Michelle stumbled from bed and answered the telephone. The curved gray screen of her little television mirrored the
gray of the apartment, warped it like a fish-eye security mirror in a convenience store. Michelle caught her reflection. The bloat of her tiny booze-belly pooched out, her face was drawn and haggard, needed watering. She had untangled the dreadlocks that stubbornly overtook her head, and now her hair frizzed out around her skull, damaged and staticky. She did not look ready to meet Matt Dillon. She looked ready to meet Krusty the Clown. She looked like Sideshow Bob.

I Have To Go Back To Bed, Michelle said. I'm Sick. She was. Her reflection had hurt her stomach. I Feel Awful.

You have to listen to me.
Kyle's voice sounded strung tight, vibrating with controlled anxiety, but Kyle often sounded anxious. Twice in high school Michelle had come home to find an ambulance out front, summoned by her brother who was sure he was having first a stroke, then a heart attack. His face felt numb and his hands tingled. His heart was racing out of control, his thin body shook with its gallop. Once inside the ambulance, his vitals being collected, he calmed. He flirted with the EMTs, charmed himself out of a bill, thank god. Kym was furious.
Do you know what a ride in an ambulance costs? A thousand dollars! Are you going to pay for that?

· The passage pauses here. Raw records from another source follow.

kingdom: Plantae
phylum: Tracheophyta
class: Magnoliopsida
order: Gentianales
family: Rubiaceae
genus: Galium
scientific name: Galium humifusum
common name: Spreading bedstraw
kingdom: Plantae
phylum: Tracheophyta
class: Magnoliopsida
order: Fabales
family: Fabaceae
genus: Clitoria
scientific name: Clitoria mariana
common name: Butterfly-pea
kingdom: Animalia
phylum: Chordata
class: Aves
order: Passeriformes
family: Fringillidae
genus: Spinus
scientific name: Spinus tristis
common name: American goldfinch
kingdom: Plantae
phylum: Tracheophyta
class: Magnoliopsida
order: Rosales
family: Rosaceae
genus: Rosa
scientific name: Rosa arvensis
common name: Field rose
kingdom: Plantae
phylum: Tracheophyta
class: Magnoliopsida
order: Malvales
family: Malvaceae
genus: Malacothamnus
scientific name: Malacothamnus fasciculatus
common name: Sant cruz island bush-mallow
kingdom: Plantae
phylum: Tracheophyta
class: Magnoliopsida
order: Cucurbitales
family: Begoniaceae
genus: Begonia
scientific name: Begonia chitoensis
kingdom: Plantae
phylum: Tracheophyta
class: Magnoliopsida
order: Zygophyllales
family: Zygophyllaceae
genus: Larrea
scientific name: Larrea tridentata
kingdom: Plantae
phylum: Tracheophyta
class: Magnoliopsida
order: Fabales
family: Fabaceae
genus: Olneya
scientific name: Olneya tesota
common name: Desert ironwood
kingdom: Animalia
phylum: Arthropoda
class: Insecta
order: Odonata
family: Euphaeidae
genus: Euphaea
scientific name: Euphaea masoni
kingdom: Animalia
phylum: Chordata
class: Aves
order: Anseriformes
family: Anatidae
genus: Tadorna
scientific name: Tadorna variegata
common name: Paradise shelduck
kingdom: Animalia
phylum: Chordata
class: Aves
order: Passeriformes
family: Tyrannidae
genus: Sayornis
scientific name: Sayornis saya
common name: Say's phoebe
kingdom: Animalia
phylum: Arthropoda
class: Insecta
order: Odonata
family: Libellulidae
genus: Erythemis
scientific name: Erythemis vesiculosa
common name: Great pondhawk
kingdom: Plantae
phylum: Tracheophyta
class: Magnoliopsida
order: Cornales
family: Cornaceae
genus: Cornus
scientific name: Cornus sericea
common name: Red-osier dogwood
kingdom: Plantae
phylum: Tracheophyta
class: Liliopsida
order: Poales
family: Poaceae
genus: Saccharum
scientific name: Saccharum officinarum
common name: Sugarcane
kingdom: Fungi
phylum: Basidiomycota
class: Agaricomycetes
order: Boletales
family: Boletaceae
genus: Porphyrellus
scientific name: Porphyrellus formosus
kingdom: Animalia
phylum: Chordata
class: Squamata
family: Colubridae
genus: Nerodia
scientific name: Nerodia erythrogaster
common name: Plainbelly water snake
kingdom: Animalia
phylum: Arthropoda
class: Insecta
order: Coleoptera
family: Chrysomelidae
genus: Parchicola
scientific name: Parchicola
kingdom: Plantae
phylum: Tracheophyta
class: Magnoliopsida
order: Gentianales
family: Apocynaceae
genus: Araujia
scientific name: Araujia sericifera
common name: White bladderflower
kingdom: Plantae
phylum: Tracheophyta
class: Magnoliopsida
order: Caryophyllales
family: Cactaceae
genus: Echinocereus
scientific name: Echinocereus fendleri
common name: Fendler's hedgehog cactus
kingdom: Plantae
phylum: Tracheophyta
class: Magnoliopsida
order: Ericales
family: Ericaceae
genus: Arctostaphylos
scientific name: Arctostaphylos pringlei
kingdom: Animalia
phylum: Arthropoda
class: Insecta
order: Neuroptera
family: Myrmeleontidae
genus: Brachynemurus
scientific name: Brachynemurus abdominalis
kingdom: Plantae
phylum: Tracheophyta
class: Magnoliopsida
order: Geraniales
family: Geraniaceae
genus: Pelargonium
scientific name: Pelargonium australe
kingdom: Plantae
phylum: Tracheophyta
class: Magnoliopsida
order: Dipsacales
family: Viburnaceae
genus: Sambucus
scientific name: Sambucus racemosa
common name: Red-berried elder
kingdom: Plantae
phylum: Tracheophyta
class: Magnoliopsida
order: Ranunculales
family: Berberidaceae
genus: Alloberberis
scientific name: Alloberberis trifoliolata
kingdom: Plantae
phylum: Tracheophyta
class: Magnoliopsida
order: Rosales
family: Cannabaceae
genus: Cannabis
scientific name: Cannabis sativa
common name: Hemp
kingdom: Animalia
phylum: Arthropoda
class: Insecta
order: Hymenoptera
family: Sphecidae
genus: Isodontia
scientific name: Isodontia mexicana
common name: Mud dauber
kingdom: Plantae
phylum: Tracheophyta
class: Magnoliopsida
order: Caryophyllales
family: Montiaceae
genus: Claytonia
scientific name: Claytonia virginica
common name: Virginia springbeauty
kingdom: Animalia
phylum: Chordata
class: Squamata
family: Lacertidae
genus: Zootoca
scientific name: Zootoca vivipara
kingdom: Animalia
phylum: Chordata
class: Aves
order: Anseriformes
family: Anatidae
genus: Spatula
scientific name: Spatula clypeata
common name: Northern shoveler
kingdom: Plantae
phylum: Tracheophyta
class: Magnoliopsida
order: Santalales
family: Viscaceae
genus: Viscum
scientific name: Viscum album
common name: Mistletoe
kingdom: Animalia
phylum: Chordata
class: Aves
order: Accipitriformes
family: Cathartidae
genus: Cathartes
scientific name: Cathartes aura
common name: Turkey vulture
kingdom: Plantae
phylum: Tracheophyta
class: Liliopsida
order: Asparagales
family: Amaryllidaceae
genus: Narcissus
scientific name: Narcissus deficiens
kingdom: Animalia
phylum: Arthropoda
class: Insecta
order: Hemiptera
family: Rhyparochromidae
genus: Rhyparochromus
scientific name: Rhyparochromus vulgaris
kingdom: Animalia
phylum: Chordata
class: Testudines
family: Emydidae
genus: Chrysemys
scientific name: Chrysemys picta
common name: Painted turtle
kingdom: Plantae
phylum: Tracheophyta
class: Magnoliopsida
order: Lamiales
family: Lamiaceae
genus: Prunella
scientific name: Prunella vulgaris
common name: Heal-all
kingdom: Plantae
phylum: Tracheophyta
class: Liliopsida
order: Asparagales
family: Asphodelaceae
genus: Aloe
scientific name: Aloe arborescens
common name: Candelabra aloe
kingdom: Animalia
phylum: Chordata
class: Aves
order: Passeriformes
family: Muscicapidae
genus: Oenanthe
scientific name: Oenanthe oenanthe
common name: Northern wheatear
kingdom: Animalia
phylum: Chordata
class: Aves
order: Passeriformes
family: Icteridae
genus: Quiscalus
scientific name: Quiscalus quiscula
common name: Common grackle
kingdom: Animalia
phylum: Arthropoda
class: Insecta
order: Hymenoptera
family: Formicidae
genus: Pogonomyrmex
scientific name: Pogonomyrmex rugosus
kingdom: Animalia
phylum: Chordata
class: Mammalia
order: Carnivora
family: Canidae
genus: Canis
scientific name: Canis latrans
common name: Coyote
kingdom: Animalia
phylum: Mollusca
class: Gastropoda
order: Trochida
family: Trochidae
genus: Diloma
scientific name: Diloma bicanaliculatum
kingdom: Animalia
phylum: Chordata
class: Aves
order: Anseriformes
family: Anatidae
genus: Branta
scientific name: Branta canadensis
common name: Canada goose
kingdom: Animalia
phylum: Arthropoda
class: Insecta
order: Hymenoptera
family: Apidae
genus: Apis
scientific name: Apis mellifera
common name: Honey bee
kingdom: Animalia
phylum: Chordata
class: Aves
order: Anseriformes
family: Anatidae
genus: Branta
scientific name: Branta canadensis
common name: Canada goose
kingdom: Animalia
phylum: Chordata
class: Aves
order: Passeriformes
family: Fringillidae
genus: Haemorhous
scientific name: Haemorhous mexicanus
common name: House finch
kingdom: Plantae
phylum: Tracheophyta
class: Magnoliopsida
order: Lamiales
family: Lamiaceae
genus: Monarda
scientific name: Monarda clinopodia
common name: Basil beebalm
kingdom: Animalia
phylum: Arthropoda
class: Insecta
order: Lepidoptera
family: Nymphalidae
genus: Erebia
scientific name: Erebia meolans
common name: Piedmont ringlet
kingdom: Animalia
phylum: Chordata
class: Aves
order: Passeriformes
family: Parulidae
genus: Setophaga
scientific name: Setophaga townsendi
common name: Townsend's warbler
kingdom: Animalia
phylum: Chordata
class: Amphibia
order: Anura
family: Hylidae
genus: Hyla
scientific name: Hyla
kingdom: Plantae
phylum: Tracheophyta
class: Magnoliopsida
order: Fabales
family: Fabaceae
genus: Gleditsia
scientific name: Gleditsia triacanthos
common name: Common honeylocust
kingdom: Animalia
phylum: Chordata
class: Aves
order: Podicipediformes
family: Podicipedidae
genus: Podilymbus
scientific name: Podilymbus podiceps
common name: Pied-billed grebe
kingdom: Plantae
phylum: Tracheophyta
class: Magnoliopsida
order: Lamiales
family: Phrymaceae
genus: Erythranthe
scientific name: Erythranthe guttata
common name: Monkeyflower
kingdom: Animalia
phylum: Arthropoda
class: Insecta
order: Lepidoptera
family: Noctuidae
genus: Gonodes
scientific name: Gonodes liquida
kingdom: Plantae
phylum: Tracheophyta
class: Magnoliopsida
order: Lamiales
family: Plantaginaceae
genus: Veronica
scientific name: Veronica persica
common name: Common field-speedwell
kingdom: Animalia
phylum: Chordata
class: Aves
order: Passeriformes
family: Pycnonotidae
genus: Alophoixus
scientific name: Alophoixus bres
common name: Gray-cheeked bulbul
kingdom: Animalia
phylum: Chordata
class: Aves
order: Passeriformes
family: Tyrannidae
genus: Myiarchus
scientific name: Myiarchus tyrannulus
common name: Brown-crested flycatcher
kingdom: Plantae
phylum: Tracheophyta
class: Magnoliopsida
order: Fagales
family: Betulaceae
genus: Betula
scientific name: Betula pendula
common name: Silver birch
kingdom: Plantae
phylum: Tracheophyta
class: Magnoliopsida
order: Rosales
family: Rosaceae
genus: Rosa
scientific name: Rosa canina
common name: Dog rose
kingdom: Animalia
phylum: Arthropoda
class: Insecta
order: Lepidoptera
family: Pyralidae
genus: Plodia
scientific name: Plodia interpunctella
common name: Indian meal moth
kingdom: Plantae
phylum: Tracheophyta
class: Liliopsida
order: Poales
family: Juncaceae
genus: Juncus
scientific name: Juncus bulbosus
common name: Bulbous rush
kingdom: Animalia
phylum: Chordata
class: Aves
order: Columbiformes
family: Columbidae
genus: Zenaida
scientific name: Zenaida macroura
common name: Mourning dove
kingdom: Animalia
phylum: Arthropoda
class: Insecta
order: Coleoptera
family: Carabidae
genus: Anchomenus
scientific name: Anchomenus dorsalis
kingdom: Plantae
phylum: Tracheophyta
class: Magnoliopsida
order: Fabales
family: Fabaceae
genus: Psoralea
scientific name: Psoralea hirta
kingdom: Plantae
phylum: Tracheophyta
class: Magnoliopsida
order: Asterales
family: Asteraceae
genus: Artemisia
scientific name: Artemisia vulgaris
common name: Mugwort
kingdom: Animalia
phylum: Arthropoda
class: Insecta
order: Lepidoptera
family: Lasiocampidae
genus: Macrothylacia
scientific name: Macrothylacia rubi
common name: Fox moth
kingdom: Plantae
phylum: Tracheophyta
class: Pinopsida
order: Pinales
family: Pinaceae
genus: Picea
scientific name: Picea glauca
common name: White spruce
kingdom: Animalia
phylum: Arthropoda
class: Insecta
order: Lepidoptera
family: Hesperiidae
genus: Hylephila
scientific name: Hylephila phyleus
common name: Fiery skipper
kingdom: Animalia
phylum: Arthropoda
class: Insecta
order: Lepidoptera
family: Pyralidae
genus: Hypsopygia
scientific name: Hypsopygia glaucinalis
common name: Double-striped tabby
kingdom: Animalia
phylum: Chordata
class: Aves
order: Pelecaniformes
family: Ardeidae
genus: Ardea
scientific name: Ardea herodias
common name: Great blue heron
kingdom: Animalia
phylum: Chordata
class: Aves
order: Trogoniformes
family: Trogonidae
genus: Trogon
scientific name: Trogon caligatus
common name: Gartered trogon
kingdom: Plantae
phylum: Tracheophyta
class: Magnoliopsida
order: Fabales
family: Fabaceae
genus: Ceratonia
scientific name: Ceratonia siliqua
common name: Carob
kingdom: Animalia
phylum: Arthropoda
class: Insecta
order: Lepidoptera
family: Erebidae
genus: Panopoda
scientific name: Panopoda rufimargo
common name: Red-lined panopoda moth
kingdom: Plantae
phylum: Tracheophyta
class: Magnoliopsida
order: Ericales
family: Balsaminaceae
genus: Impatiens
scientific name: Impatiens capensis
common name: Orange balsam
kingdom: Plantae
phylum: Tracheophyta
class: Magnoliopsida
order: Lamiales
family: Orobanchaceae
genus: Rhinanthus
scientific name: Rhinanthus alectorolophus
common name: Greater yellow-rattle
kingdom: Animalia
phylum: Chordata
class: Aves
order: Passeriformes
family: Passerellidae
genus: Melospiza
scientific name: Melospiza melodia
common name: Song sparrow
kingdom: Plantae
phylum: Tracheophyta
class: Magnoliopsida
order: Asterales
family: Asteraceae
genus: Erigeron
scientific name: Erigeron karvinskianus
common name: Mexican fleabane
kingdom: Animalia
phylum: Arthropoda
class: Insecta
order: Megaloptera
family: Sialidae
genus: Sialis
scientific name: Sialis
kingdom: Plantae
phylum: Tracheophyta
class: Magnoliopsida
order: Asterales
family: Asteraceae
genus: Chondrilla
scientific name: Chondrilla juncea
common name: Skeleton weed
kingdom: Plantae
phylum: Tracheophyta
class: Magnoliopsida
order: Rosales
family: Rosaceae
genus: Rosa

Fine, I'll just let myself die next time,
Kyle replied.
You have like three minutes to respond to a stroke before the brain starts losing oxygen. I'll be a vegetable. You can pull the plug on me.
He slammed the door to his bedroom.

Is this a gay boy thing?
Kym looked to Michelle.
The drama?

Maybe, Michelle admitted. She thought having been raised by a Scorpio nurse who talked constantly about infection and malaise and also a Libra stricken with an endless illness might also have exacerbated her brother's condition.
The grisly medical books that filled Michelle with a detached fascination gave her brother anxiety attacks. He didn't like hearing about falling rectums or South American parasites that swim up men's penises or junkies accidentally injecting a flesh-eating bacteria into their bodies.

You don't do that, do you?
Kyle had once focused his nerves on his sister.

Inject Flesh-Eating Bacteria Into My Body? Michelle tried to joke herself out of the conversation. Nope.

No, you know, you don't do, um . . .
Kyle ransacked his brain for its scant drug file. Michelle held her breath.
Morphine? You don't do morphine, do you?

Morphine! Her brother was such an innocent. Who did morphine? Civil War amputees?
All the doctors at Ma's work have secret morphine addictions,
Kyle said.
You and your girlfriends don't do that, do you?